■ RECORDS FOR THE TASK ■
/---
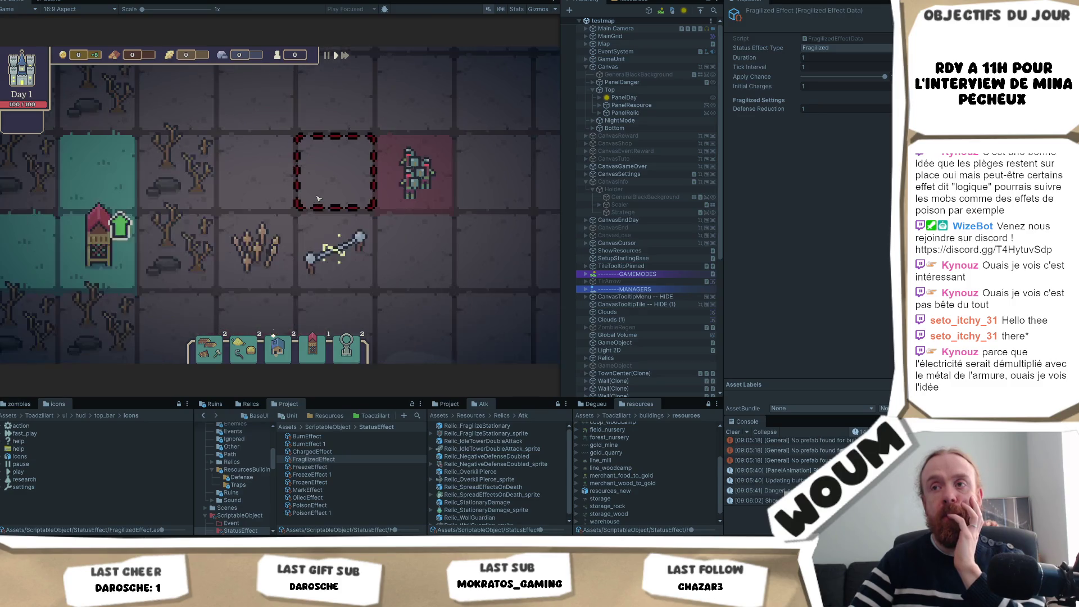
scroll(318, 199, "down", 2)
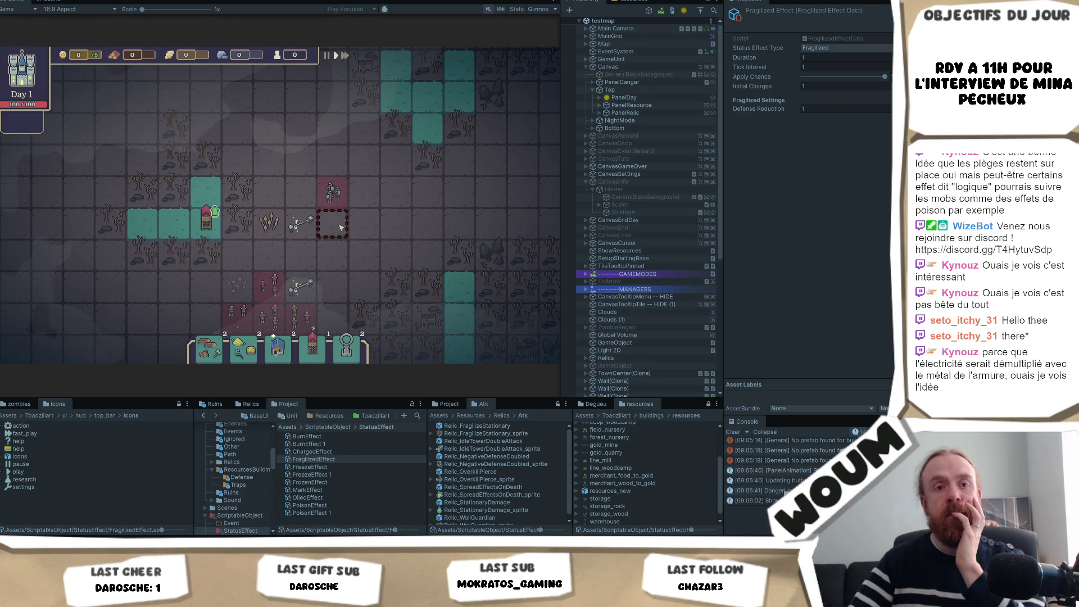
key("d")
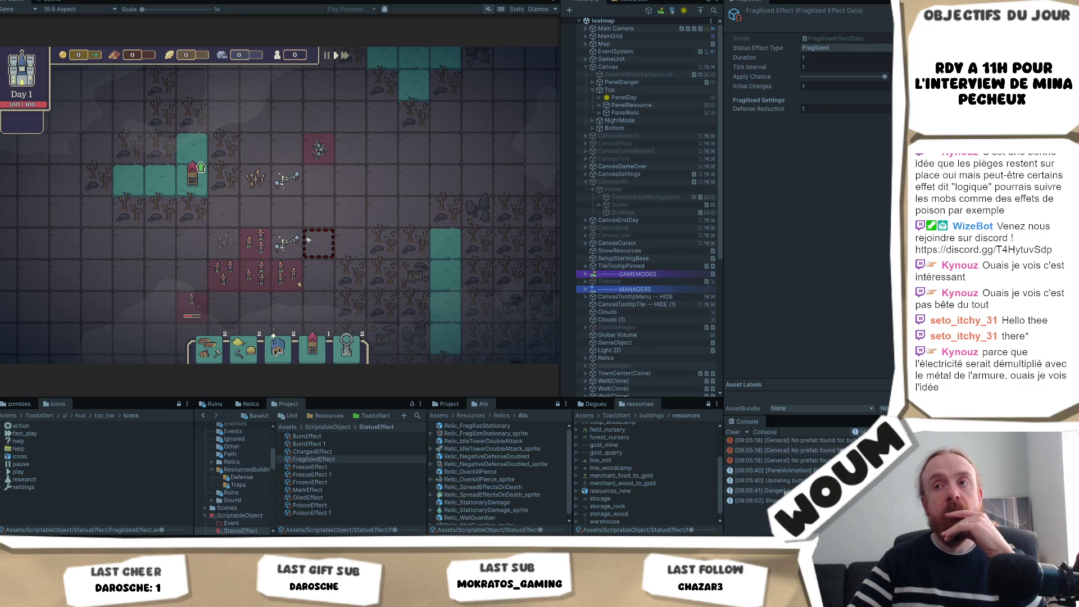
left_click_drag(321, 216, 312, 224)
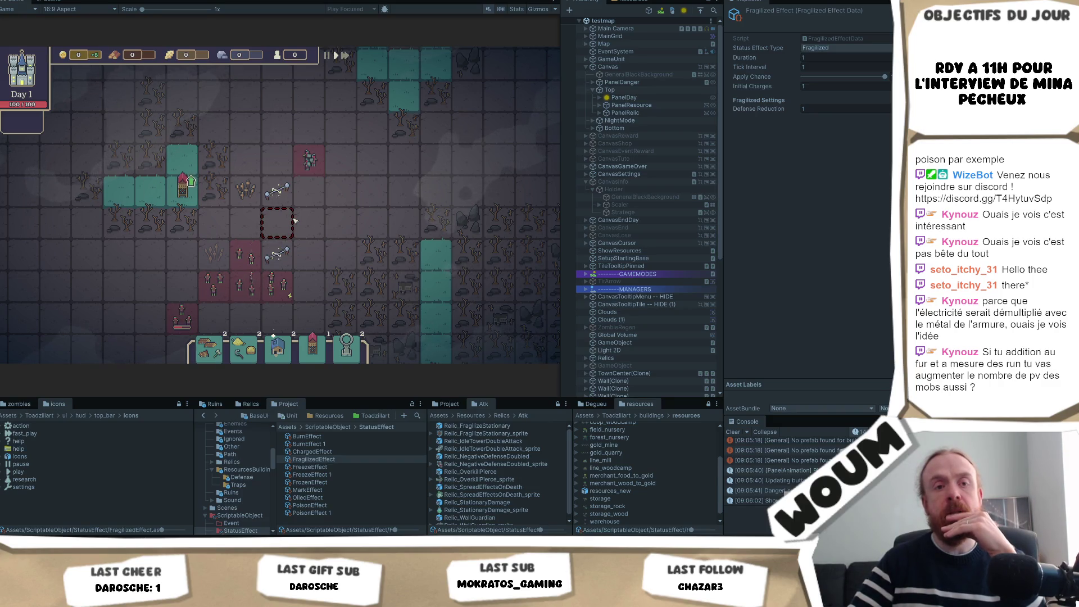
key("w")
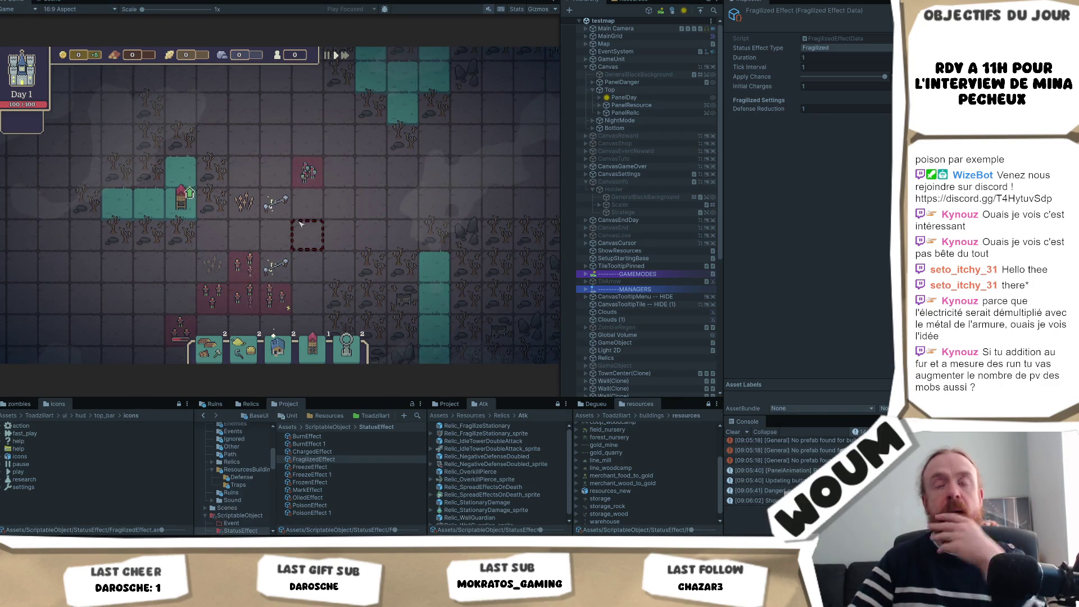
key("a")
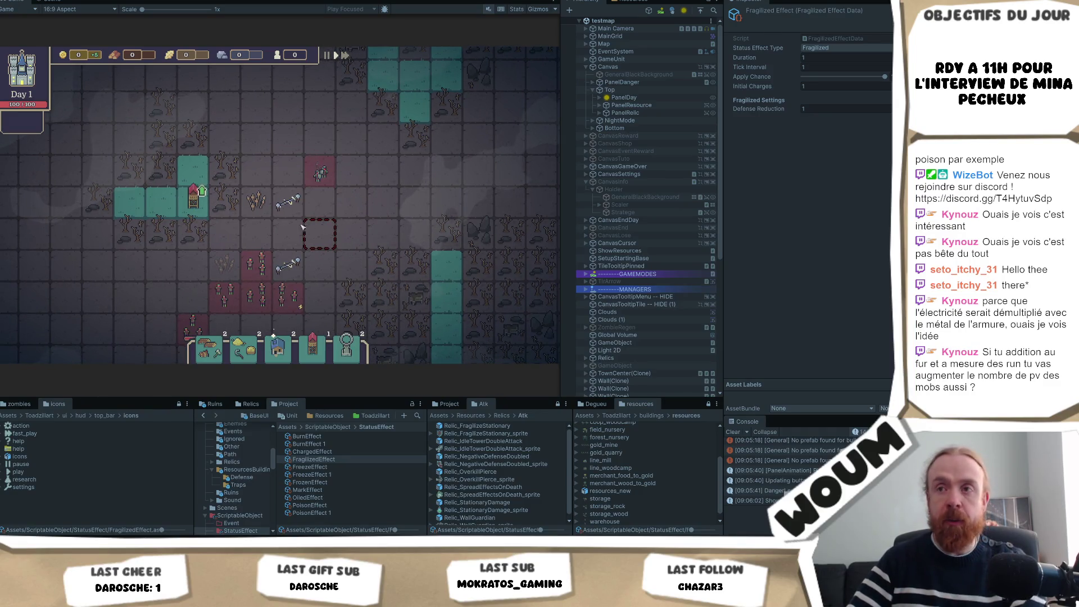
key("w")
key("d")
key("w")
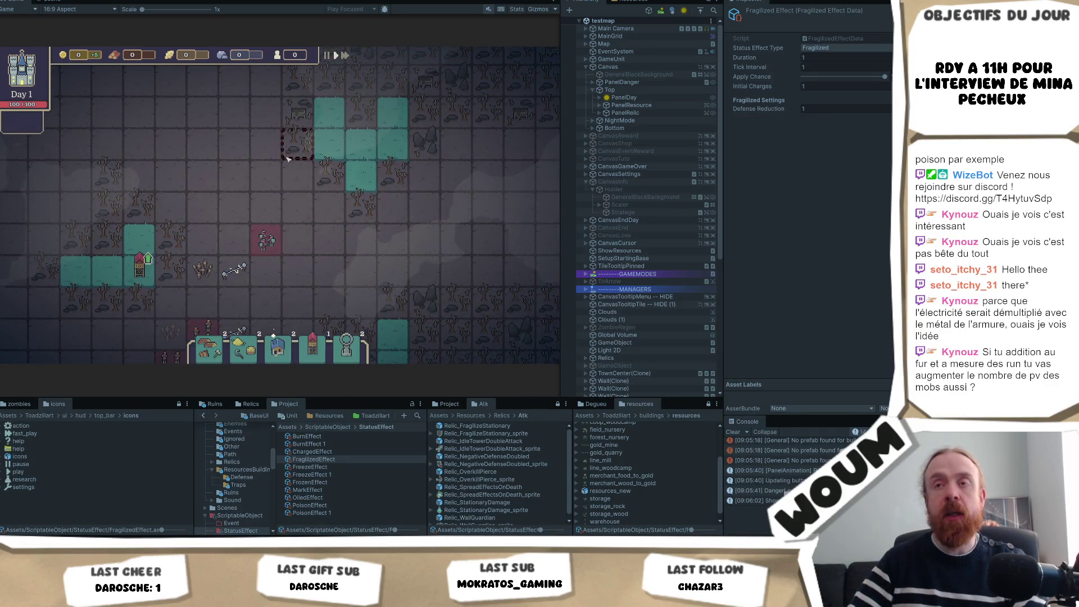
key("a")
key("s")
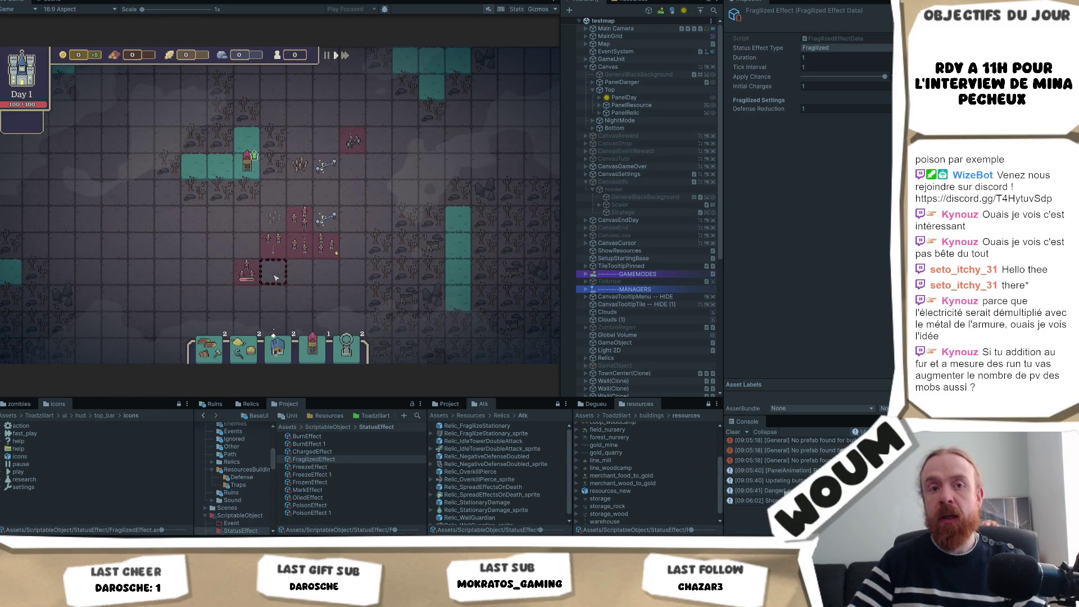
key("a")
key("d")
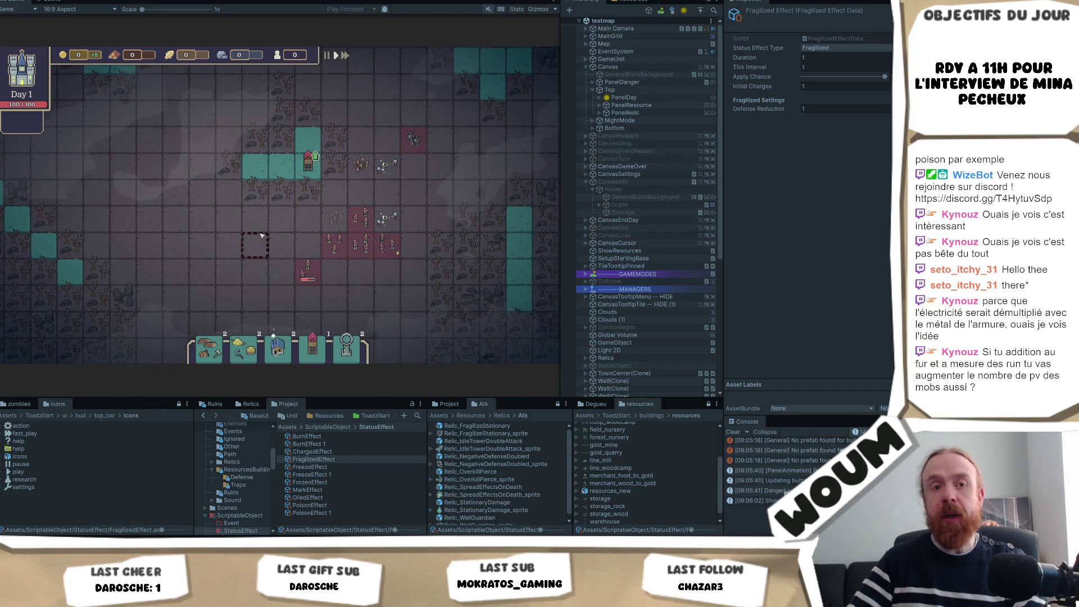
key("d")
key("w")
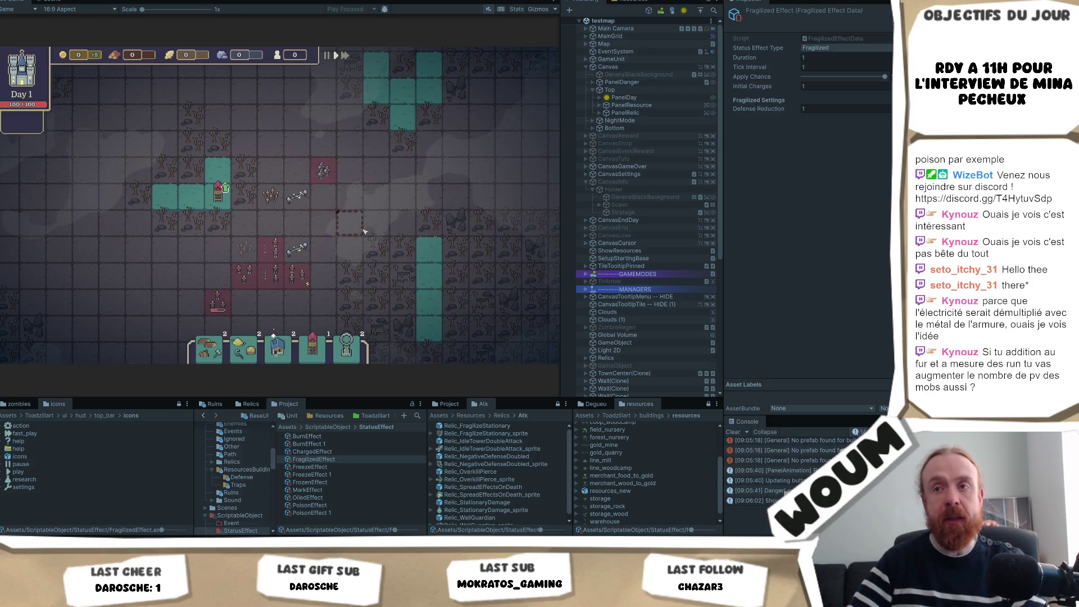
key("s")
\---
■ ABOUT THIS TASK ■
Reproduce the records in full and leave the images behind.

■ OUTPUT FOR THIS EXERCISE ■
scroll(318, 199, "down", 2)
key("d")
left_click_drag(321, 216, 312, 224)
key("w")
key("a")
key("w")
key("d")
key("w")
key("a")
key("s")
key("a")
key("d")
key("d")
key("w")
key("s")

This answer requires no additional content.